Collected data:
• • • • •
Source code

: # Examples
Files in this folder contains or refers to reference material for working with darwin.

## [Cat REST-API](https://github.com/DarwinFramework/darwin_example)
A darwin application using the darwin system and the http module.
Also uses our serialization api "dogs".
• • • • •
About this exercise: Exactly as they appear above, print all the entries.

Expected answer:
Source code

: # Examples
Files in this folder contains or refers to reference material for working with darwin.

## [Cat REST-API](https://github.com/DarwinFramework/darwin_example)
A darwin application using the darwin system and the http module.
Also uses our serialization api "dogs".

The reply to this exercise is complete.